Use design thinking workshops or design sprints to:

  • Reframe problems with “How might we” prompts
  • Ideate “What if AI could do this?” use cases

Step 3: Launch a Pilot AI Solution [Technology]

Start small. Choose a low-risk, high-impact workflow to test AI.

  • Test AI agents in small-scale scenarios before full deployment.
    • Automate customer queries
    • Draft reports using LLMs
    • Categorize documents or emails
  • Measure success metrics like:
    • response time
    • accuracy
    • cost savings.
    • Speed
    • accuracy
    • quality / customer satisfaction

Step 4: Build Internal Capability [People]
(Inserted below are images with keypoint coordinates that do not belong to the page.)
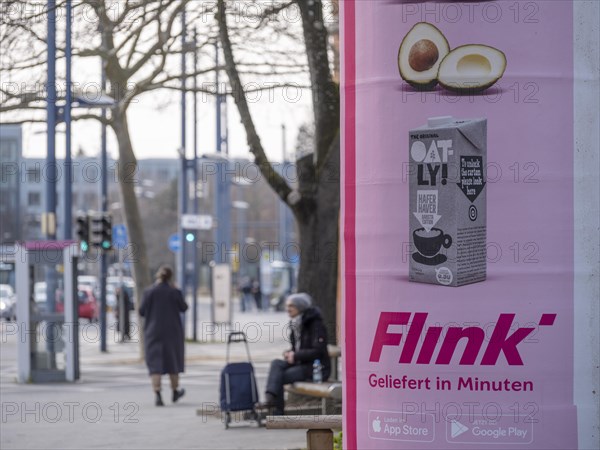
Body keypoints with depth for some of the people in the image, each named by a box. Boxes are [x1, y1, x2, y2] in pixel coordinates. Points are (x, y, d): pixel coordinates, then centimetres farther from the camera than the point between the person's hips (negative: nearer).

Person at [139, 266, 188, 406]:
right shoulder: (175, 292, -8)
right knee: (173, 360, 17)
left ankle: (157, 394, -16)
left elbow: (142, 311, -5)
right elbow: (183, 308, 6)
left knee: (155, 363, -1)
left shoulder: (149, 292, -8)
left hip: (153, 332, -1)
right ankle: (175, 392, 30)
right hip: (172, 331, 1)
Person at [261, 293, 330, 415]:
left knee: (279, 377, -21)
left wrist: (295, 356, -18)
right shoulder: (295, 324, 13)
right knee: (276, 363, -17)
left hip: (317, 368, -8)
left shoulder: (316, 324, -13)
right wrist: (289, 353, 0)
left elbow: (318, 351, -19)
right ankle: (270, 397, -29)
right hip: (301, 364, 8)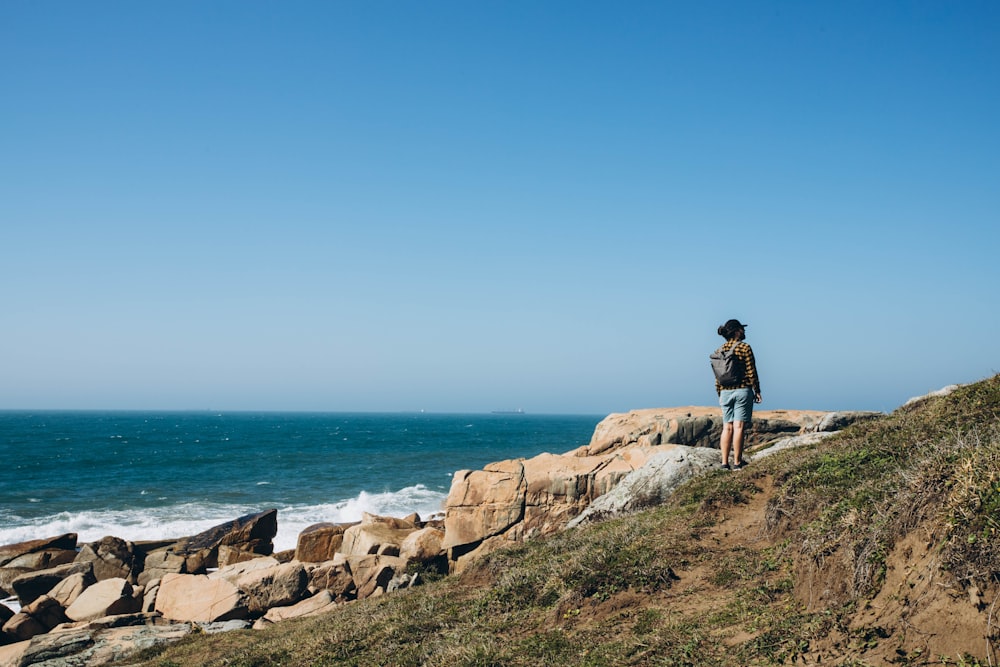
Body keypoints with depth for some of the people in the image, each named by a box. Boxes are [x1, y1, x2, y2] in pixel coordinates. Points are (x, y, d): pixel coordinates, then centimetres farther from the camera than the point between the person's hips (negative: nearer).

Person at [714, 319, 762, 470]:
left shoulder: (720, 350, 8)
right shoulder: (744, 347, -7)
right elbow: (751, 372, -8)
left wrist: (719, 394, 18)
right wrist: (757, 391, 0)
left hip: (725, 392, 5)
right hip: (743, 390, -5)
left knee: (727, 427, 8)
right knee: (739, 426, -4)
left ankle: (725, 462, 6)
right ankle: (737, 462, -3)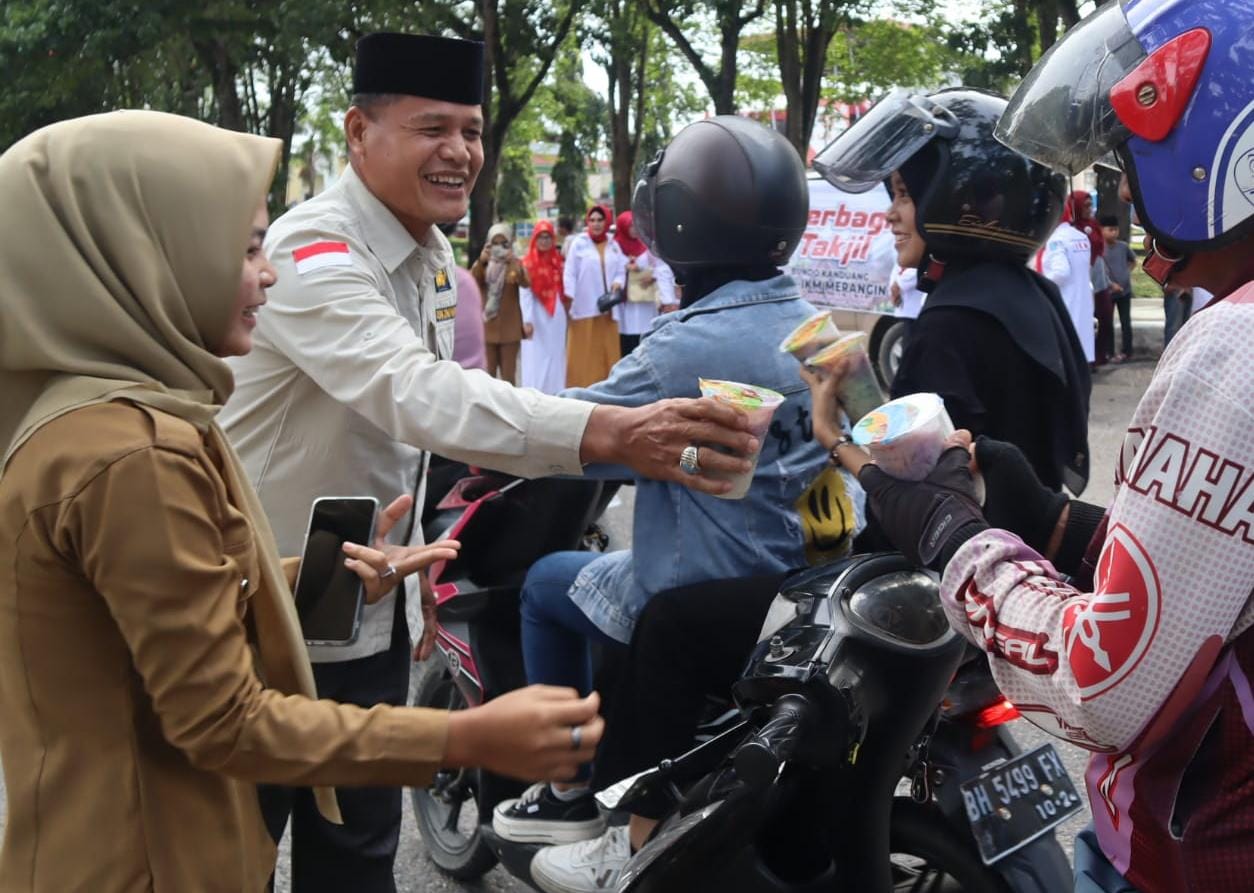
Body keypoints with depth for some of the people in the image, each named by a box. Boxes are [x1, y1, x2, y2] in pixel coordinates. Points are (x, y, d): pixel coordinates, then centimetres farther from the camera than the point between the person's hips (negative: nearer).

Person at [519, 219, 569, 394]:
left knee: (556, 356, 6)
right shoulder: (528, 262, -6)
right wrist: (527, 320, -17)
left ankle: (555, 395, 10)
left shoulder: (557, 260, 9)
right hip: (537, 316, -5)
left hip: (556, 315, 5)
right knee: (536, 358, -3)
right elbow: (524, 293, -11)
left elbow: (563, 289, 9)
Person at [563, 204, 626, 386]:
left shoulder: (613, 245, 11)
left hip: (607, 308, 4)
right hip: (584, 309, -4)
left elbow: (621, 270, 12)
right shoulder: (578, 243, -1)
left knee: (607, 354, 7)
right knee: (583, 355, -2)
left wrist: (618, 282, -11)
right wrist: (569, 299, -14)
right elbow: (569, 273, -5)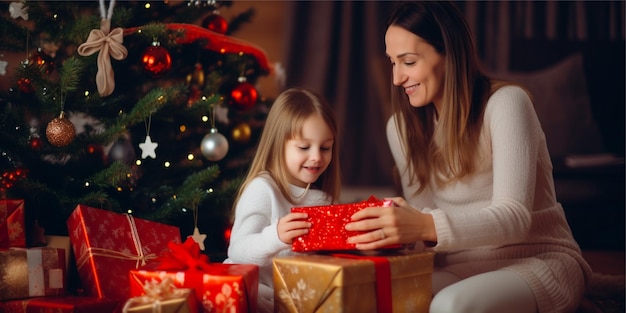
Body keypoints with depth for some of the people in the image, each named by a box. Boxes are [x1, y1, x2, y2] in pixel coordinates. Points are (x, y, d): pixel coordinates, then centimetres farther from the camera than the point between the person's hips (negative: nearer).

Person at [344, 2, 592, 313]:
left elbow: (514, 216, -22)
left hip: (538, 260, -3)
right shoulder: (400, 127, 6)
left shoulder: (505, 102, -12)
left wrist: (426, 227, -40)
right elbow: (424, 218, 3)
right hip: (461, 269, 4)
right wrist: (392, 228, -21)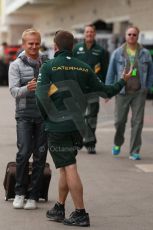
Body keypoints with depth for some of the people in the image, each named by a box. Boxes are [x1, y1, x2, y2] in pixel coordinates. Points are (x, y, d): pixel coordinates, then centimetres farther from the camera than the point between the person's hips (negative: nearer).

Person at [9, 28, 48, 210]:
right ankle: (19, 192, 6)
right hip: (24, 115, -3)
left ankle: (33, 196, 10)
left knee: (40, 155, 2)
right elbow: (14, 90, -9)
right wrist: (27, 89, -28)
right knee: (24, 152, -12)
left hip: (44, 115, 3)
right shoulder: (16, 65, 1)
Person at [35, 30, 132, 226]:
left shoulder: (48, 67, -7)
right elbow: (105, 91, 11)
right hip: (77, 126, 5)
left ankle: (81, 214, -5)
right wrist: (123, 81, 29)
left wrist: (46, 118, 3)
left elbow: (41, 97, -15)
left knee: (69, 169, -5)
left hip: (57, 127, -5)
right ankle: (59, 209, 24)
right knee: (65, 168, 17)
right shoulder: (83, 68, 6)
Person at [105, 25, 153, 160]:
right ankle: (117, 144, 31)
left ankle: (134, 152, 6)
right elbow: (111, 72, 5)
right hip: (122, 92, 0)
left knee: (137, 122, 0)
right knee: (119, 120, 3)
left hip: (139, 93, 0)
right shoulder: (118, 53, 2)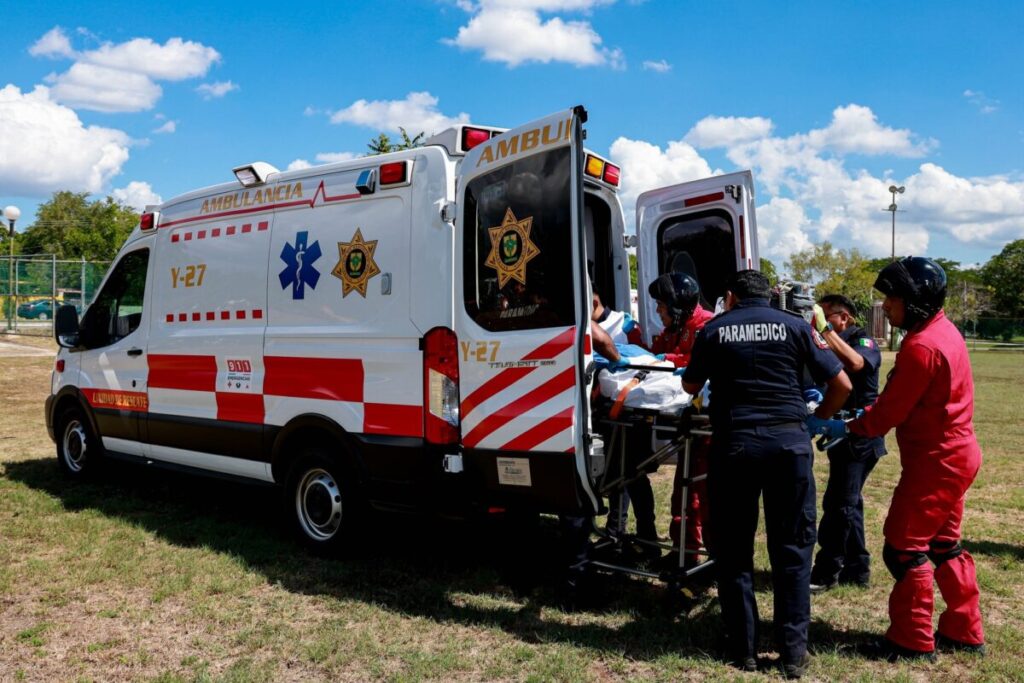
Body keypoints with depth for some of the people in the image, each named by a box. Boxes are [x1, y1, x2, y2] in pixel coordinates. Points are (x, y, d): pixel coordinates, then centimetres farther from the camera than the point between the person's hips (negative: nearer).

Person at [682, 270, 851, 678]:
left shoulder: (714, 330, 7)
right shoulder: (795, 326, 8)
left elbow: (690, 387, 20)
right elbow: (842, 386, 7)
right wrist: (817, 419, 24)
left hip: (734, 442, 0)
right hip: (789, 440, 1)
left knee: (734, 550, 10)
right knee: (792, 549, 11)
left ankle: (742, 649, 18)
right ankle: (793, 652, 15)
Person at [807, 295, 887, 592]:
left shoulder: (864, 342, -9)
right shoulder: (831, 345, 15)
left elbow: (854, 363, -33)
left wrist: (825, 329, -31)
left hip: (860, 436, -9)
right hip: (842, 433, 9)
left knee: (838, 503, -8)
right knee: (847, 502, 15)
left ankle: (826, 571, 0)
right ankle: (856, 568, 25)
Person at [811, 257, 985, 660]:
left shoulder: (921, 347, -24)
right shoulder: (942, 328, 8)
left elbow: (891, 411, -19)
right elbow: (902, 400, 10)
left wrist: (848, 428, -6)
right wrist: (863, 416, 4)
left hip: (935, 461, -10)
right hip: (955, 454, 10)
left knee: (903, 546, 0)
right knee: (942, 544, 19)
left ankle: (913, 641, 11)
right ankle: (964, 632, 29)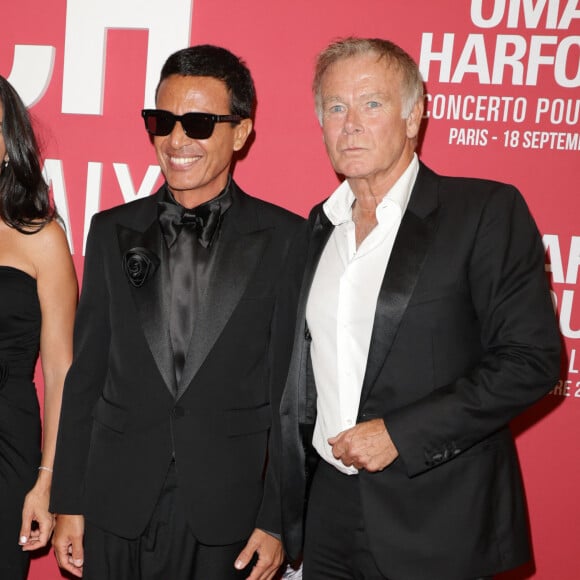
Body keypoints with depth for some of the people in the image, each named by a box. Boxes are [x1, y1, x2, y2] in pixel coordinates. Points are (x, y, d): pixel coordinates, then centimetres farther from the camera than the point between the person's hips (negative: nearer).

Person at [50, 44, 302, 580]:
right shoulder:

Operationalize success using the 3 Pillars of AI Readiness:

  • Upskill employees on AI capabilities and ethical considerations.
    • Example: Train team on hard skills prompt engineering, tool adoption etc.
  • Ensure human oversight where needed.

Step 5: Scale & Create an AI Culture [People]

Expand from pilot to broader rollout:

  • Refine based on feedback and performance data
  • Document what works and what doesn’t
  • Foster experimentation: make it safe to test and learn with AI

Inspire a culture of:

“Let’s try it – what can AI do here?”


Start Small, Win Fast

  • Pick one high-impact area and build a quick win
  • Document results, then scale
  • AI is not a silver bullet – but with clarity and focus, it becomes a powerful tool.

Training Your Own Model

If you’re considering training your own AI model instead of using existing tools or APIs, here’s a heads-up: most businesses vastly underestimate the resources required.

While the idea of owning a proprietary model sounds attractive, the reality involves heavy costs in data, hardware, and engineering effort. Unless you’re solving a highly specialized problem with access to unique data, you’re likely better off fine-tuning existing models or leveraging APIs.

But if you’re serious, here’s a minimum viable benchmark to give you context:

🔹 Data

  • At least 100,000 to 1M+ high-quality, structured examples for basic model training. Expect this number to go much higher for domain-specific or language models.
  • Labeled data is essential. Manual labeling or data-cleaning pipelines are often needed. [Structured data]
  • Data infrastructure: Data lake or warehouse, versioning tools, pipelines for ETL (extract, transform, load).

🔹 Hardware

  • Training even a small LLM (~100M–1B parameters) requires powerful GPUs (e.g. NVIDIA A100s or equivalent).
  • Minimum setup: Access to 4–8 GPUs (can be cloud-based), or a dedicated training environment on platforms like Lambda Labs or AWS EC2 GPU instances.
  • Cost: Training costs can range from $10k–$500k+, depending on model size and training duration.

🔹 Team & Talent

  • AI/ML Engineers: With deep learning and data pipeline experience.
  • MLOps Expertise: For deploying, monitoring, and iterating models.
  • Data Scientists: To structure and interpret the problem and results.

🔹 Time

  • 6–12 months minimum to build, test, and deploy a usable model.
  • Ongoing iteration and tuning will be needed to reach performance benchmarks.

Bottom Line:
Training your own model is like building a rocket to deliver a pizza. Make sure the ROI justifies it. For most use cases, starting with open-source or API-based models (like OpenAI, Mistral, or Claude) and fine-tuning them on your data is more than enough — and far more efficient.

If you’re still committed to going down this path, make sure you have a clear problem worth solving, and the infrastructure, team, and budget to back it up.



I put this playbook together based on my experience with digital transformation, venture building, automation, and emerging tech. Think of it as a guide to help teams like yours move from just being curious about AI to actually using it in ways that make a real impact.

I’ve led cross-functional teams through transformation journeys, connected up siloed systems, and rolled up my sleeves with tools like n8n, Make.com, PyTorch, and building web app and mobile app soilutions. I try to stay close to where tech (No-code, AI and Blockchain) is heading—not just for the shiny new stuff, but to figure out what’s actually useful and tied to real business goals.